The potential for RepRap and 3D printers to upend the means of production is huge, putting control in the hands of individuals for a low cost. It should reduce the cost of custom runs, and speed up prototyping exponentially because you don't have to retool to make changes, but just change a few lines of code.
Linux.com has written several pieces about the Open Prosthetics Project. This is a field perfectly-suited to open source, but founder Jonathan Kuniholm says they are having trouble attracting contributors. The traditional development and sales model of prosthetics pretty much guarantees they'll be horridly expensive, so too bad if you don't have great insurance or lots of money. If you're looking for a way to make your mark in FOSS and want something a little more meaningful than yet another Ubuntu respin, give the Open Prosthetics Project a look.
Want to go boldly underwater? There are tons of great open source robotics projects; OpenROV caught my eye because I love the idea of remotely exploring underwater. Puget Sound is one of my very favorite places on Earth, but it's deep, dark, cold, and full of tricksy currents. And stinging jellyfish and orcas and sharks.

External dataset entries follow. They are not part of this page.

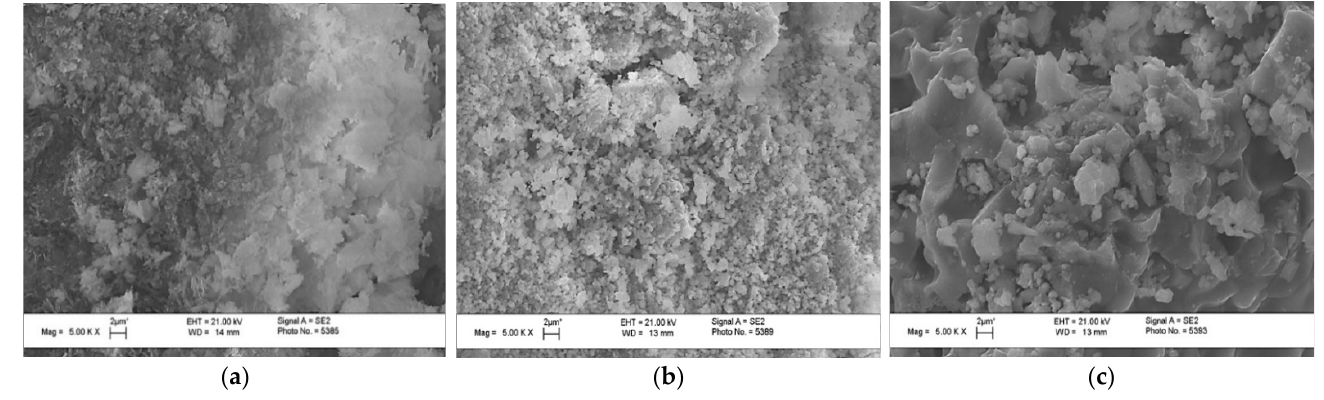
Figure 8. The SEM images of ceramic samples based on cement-salt stone prepared from powder mixture of calcium citrate tetrahydrate and sodium dihydrogen phosphate, after firing at temperatures of 500 °C ( a ), 700 °C ( b ), and 900 °C ( c ).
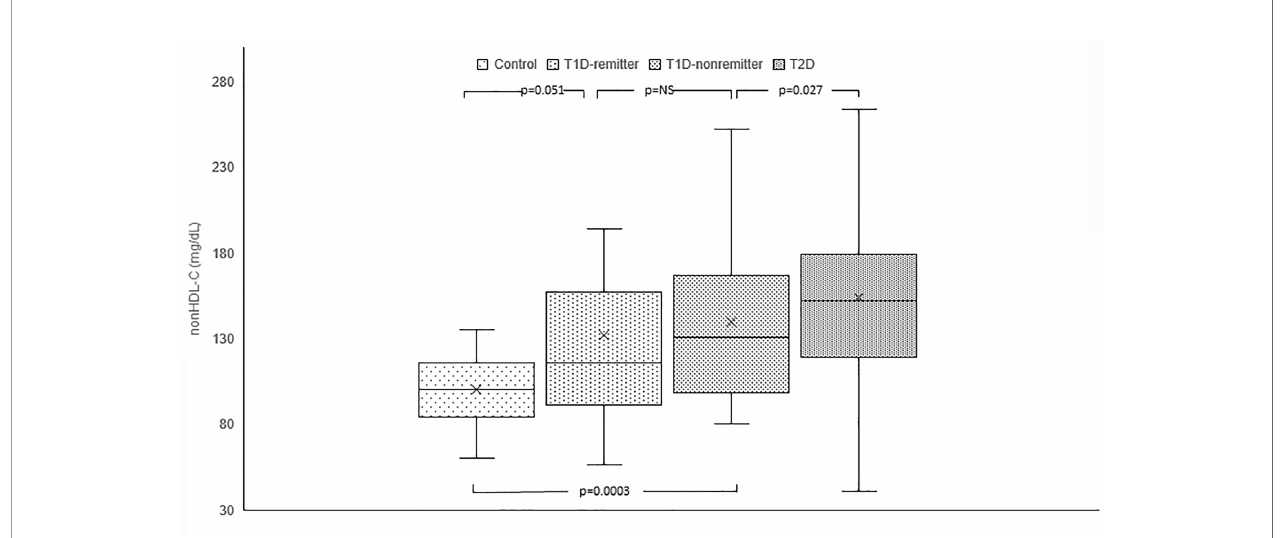
FIGURE 1 | Box plots of early post-diagnostic patterns of non-high density lipoprotein cholesterol (non-HDL-C) in the remitters, non-remitters, and subjects with type 2 diabetes (T2D) compared to controls. The box represents the 50th percent interquartile range, while the ‘ x ’ represents the mean and the horizontal line within the box represents the median, and the upper and lower whiskers represent 25 th percentile above and below the mean, respectively.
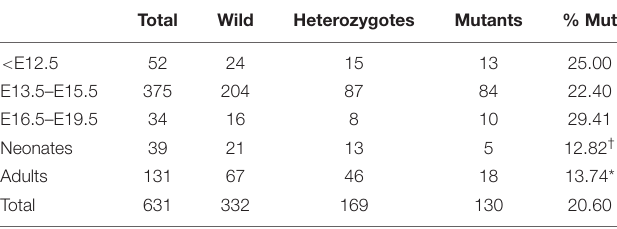
TABLE 2 | Frequency of genotypes by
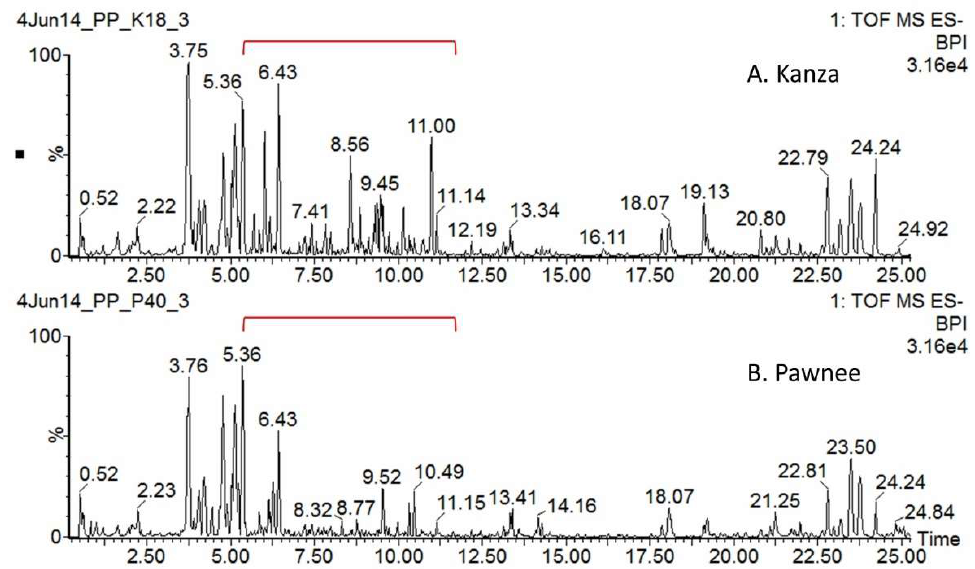
Figure 1. UHPLC-QTOF-MS base peak chromatograms of Kanza ( A ) and Pawnee ( B ) leaves. Dramatic differences were found between the Kanza and Pawnee metabolic profiles, particularly from 5 to 12 min outlined in red brackets. Numerous metabolites elute in this region, including phenolics and flavonoids.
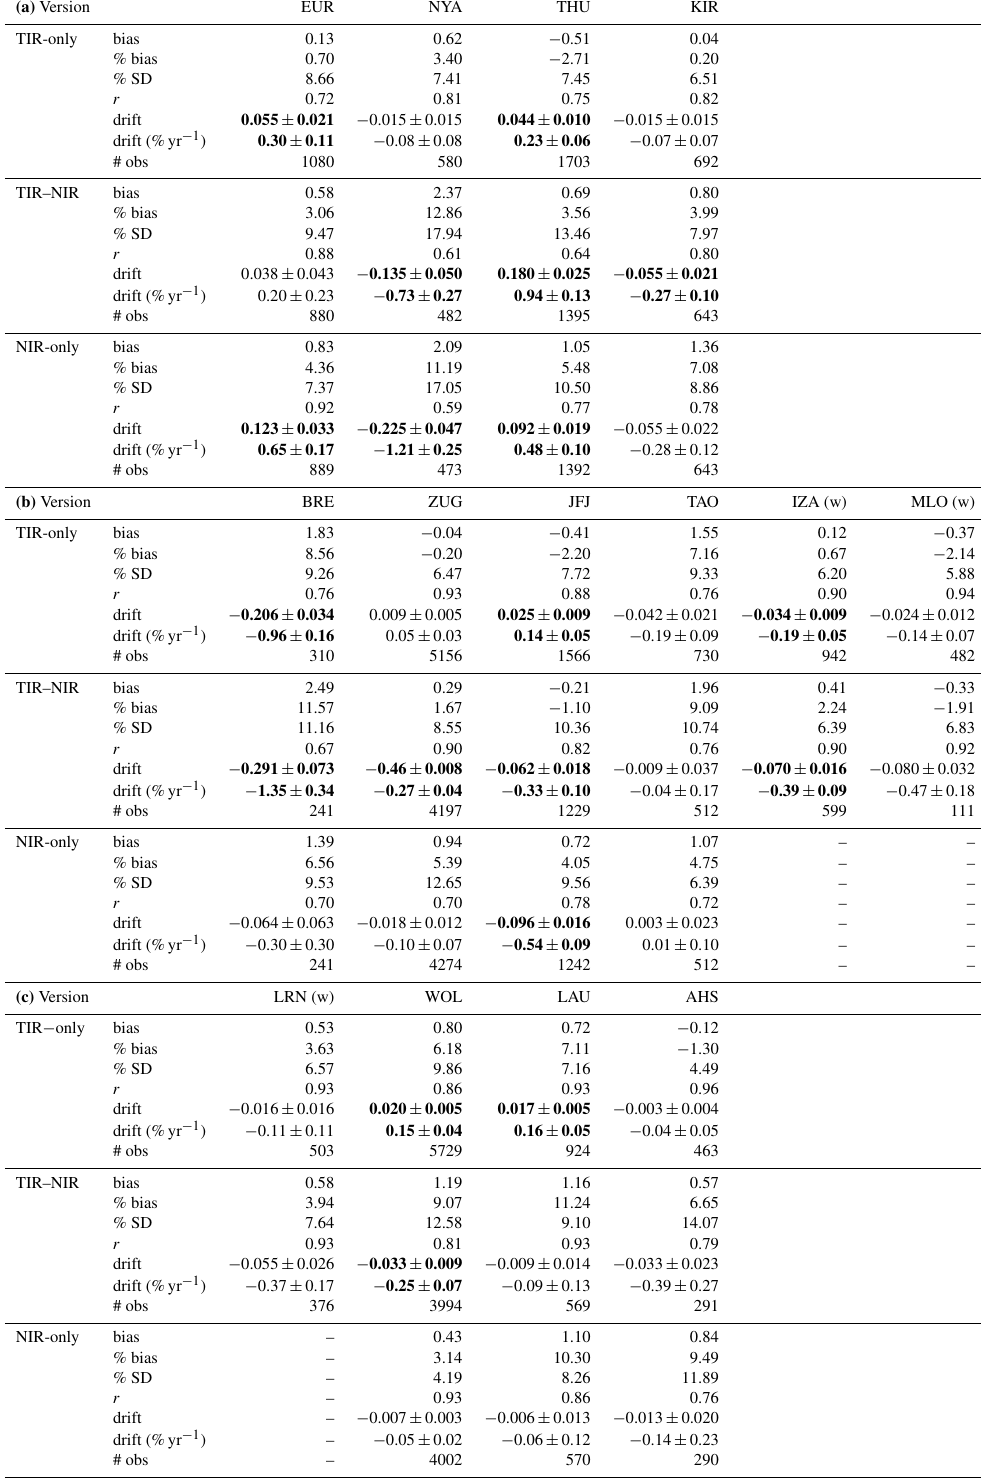
Table 3. (a) Site-wise validation results at Northern Hemisphere high-latitude stations. Mean bias (MOPITT–FTS) is expressed in units of 10 17 moleccm − 2 as well as percent relative to FTS values; units of drift are 10 17 moleccm − 2 yr − 1 or %yr − 1 , shown with standard error. Bold text indicates significant drift where p < 0 . 01, determined from a two-tailed t test. (b) Same as (a) but for Northern Hemisphere low- and mid-latitude sites. Results are for land pixels, except where the majority of pixels are water (w). (c) Same as Table (b) but for Southern Hemisphere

You can buy an OpenROV kit, assemble it, and go drop it in some water. But the documentation has some missing pieces, and of course the real fun is hacking and modifying, and then sharing your hacks.
Open Source Cell Phones
Some of the biggest, beastliest barriers to hacking and controlling our own stuff are in mobile phones. We've been hearing the same excuses about needing extreme lockdown and vendor control to protect the network since Alexander Graham Bell's time. It's a bunch of bushwah; allowing the rabble to freely roam the Internet hasn't brought it down, and if cell networks are so delicate that wayward users can damage them, then they need to be hardened. As far as I am concerned the telcos have abused the public interest and forfeited trust, so I'm all for anything that might provide an alternative.
An open source mobile phone is still vapor. There have been several open cell phone projects such as Openmoko, TuxPhone, OpenBTS, OsmoBTS and GTA04. Openmoko and TuxPhone are defunct, and GTA04 succeeds Openmoko. One of the hurdles is the cost of the hardware, because cell phone users are accustomed to getting subsidized phones for free or very cheaply.
Another hurdle is getting access to a cell network, which is not something you can just hop on like the Internet. The OpenBTS project is addressing this by creating a new type of wireless network. It routes phone calls over the Internet, and serves any endpoints-- GSM, LTE, or UMTS-- because they appear as SIP devices to the network. It's an ingenious use of existing IP protocols and the Internet, though it's still using telco infrastructure. This could be the perfect marriage with an open source cell phone that users control, and can add encryption and other protections just like a PC.